Now comes the most challenging part: using that honeymoon period as a springboard for the rest of a costly, contentious agenda that Biden vows would heal the nation and restore America’s place as a global leader. Many critics have deep reservations about those plans.
In his first address to a joint session of a masked and socially distant Congress on Wednesday, Biden laid out the course he will chart to overcome them.
Some takeaways from Biden’s 65-minute speech:
Go big or go home
Biden was deliberate in his framing of a historically ambitious agenda that would vastly expand the role of government and rebalance who pays for it. His plans include free community college for all, universal prekindergarten, an expansion of the Affordable Care Act and 12 weeks of guaranteed paid family leave for all Americans. He promised his infrastructure blueprint would generate millions of jobs upgrading such things as transportation networks and water systems, and transitioning the nation to green energy.
The president’s pitch for all this spending — and tax hikes for the wealthy to cover the tab — was simple. The nation, he said, is at a crossroads, with democracy under unprecedented stress and its future uncertain. He said the prescription for fixing it is transformative change that pulls millions of Americans out from underneath mountains of debt, economic uncertainty and family strain.

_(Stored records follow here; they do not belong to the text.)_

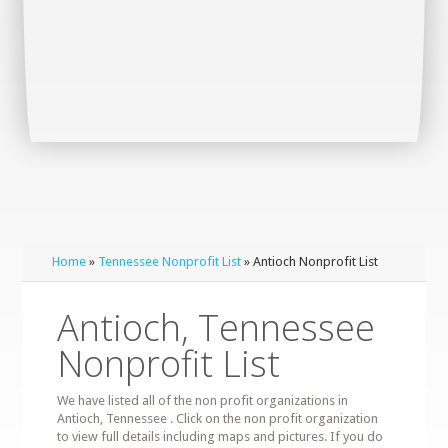
Home
»
Tennessee Nonprofit List
» Antioch Nonprofit List
Antioch, Tennessee
Nonprofit List
We have listed all of the non profit organizations in
Antioch, Tennessee . Click on the non profit organization
to view full details including maps and pictures. If you do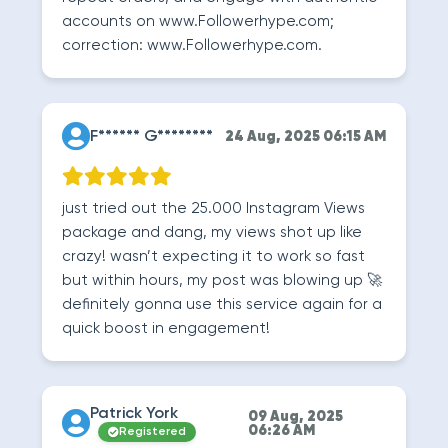
accounts on www.Followerhype.com;
correction: www.Followerhype.com.
F****** G********
24 Aug, 2025 06:15 AM
just tried out the 25.000 Instagram Views
package and dang, my views shot up like
crazy! wasn’t expecting it to work so fast
but within hours, my post was blowing up 🚀
definitely gonna use this service again for a
quick boost in engagement!
Patrick York
09 Aug, 2025
06:26 AM
Registered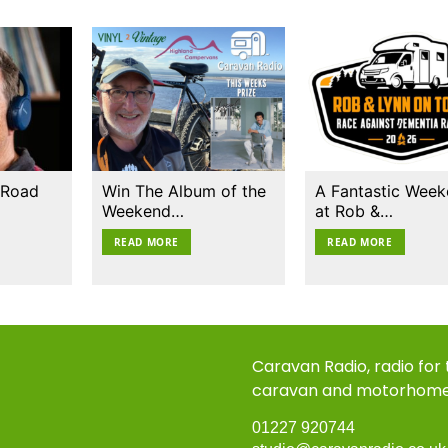
 Road
Win The Album of the
A Fantastic Wee
Weekend…
at Rob &…
READ MORE
READ MORE
Caravan Radio, radio for
caravan and motorhom
01227 920744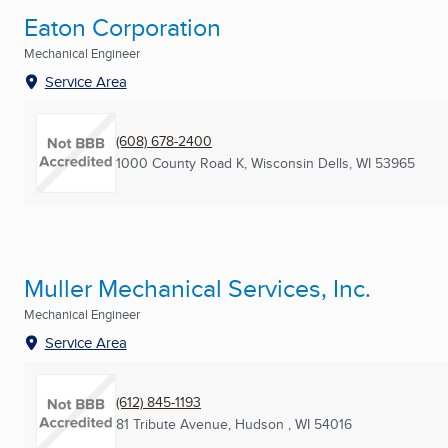
Eaton Corporation
Mechanical Engineer
Service Area
(608) 678-2400
1000 County Road K
,
Wisconsin Dells, WI
53965
Muller Mechanical Services, Inc.
Mechanical Engineer
Service Area
(612) 845-1193
81 Tribute Avenue
,
Hudson , WI
54016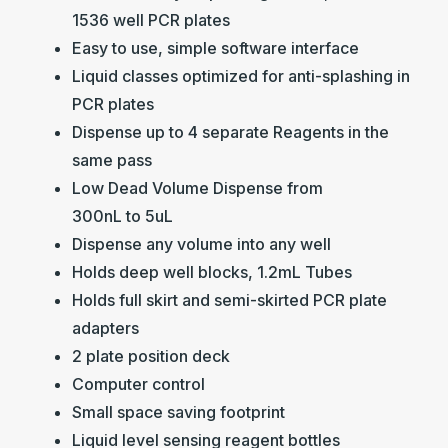
1536 well PCR plates
Easy to use, simple software interface
Liquid classes optimized for anti-splashing in
PCR plates
Dispense up to 4 separate Reagents in the
same pass
Low Dead Volume Dispense from
300nL to 5uL
Dispense any volume into any well
Holds deep well blocks, 1.2mL Tubes
Holds full skirt and semi-skirted PCR plate
adapters
2 plate position deck
Computer control
Small space saving footprint
Liquid level sensing reagent bottles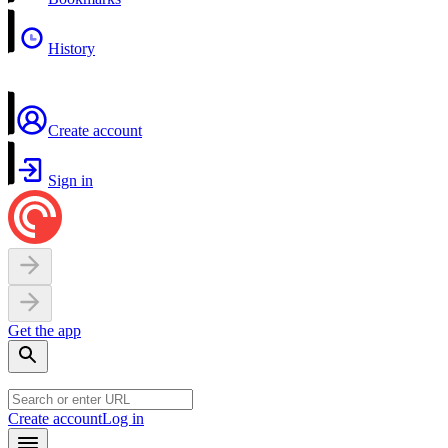
History
Create account
Sign in
Get the app
Create account
Log in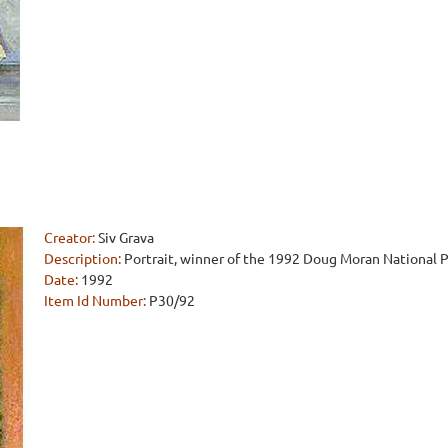
Creator:
Siv Grava
Description:
Portrait, winner of the 1992 Doug Moran National Po
Date:
1992
Item Id Number:
P30/92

That New Deal-style approach has proven a tough sell in modern American politics, yet Biden invoked how Franklin D. Roosevelt guided the nation through an earlier time of deep anxiety.

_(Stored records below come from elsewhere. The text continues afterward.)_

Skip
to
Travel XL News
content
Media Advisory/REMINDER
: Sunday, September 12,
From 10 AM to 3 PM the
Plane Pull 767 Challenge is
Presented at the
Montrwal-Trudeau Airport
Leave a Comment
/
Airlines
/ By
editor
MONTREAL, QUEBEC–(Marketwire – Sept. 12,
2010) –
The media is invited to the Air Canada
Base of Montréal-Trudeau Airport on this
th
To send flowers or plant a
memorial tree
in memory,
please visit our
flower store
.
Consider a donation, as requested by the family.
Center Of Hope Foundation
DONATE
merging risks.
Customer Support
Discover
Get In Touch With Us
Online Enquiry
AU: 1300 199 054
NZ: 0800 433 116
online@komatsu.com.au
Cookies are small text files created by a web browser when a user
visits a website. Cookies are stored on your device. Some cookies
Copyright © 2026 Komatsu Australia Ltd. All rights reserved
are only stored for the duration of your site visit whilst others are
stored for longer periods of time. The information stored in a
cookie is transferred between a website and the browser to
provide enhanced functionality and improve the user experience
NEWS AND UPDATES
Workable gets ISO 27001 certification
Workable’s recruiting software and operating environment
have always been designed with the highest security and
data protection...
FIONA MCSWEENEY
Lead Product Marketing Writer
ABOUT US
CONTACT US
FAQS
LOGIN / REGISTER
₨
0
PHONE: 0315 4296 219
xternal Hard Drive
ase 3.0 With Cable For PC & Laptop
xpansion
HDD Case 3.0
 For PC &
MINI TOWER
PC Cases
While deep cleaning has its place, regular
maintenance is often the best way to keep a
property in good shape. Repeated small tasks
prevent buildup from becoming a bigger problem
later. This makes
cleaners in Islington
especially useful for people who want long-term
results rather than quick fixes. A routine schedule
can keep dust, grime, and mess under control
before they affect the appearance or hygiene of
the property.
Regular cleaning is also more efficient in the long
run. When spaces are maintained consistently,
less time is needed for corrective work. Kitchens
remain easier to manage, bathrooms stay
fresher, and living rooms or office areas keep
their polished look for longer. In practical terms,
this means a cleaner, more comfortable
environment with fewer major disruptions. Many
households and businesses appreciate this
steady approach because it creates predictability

“In another era when our democracy was tested, Franklin Roosevelt reminded us: In America: we do our part,” Biden said. “If we do, then we will meet the central challenge of the age by proving that democracy is durable and strong. The autocrats will not win the future.”
A new setting, a new tone
The optics of the night reflected how dramatically things have shifted in Washington. For the first time in history, standing behind the president on the dais were two women: Vice President Kamala Harris and House Speaker Nancy Pelosi. Their presence amplified the direction of diversity and inclusion Democrats are aiming to steer the nation toward.
The mask wearing and social distancing in the chamber muted the usual performative applause and audience shouting that has punctuated previous presidential addresses to Congress. Instead, the setting reflected the somber tone of the time, the resiliency of a pandemic the nation still struggles to overcome and a president whose approach to meeting the challenge is more technocratic than theatrical.
“One hundred days ago, America’s house was on fire,” Biden said as he began to tick off the moves his administration and Congress have made since then. “We had to act.”
Redefining the political ‘middle’
Biden took the stage under fire from Republicans, who brand him as anything but the moderate he claims to be. Most of the initiatives Biden has pushed forward don’t have GOP buy-in, and congressional Democrats are moving with urgency on his agenda as they face the prospect of losing control of Congress in the midterms. Republicans were unimpressed by some of the moves Biden made that annoyed the left, such as holding off on plans to lower the age of Medicare eligibility.
But the measures Biden is championing share one thing in common: They are broadly popular, and not just with Democrats. His administration is taking the approach that the opinions of voters matter more than the opinions of lawmakers, and that Biden’s agenda is not radical so long as it impresses voters across partisan lines. Whether the bipartisan appeal can withstand a sustained assault on the agenda by congressional Republicans remains to be seen.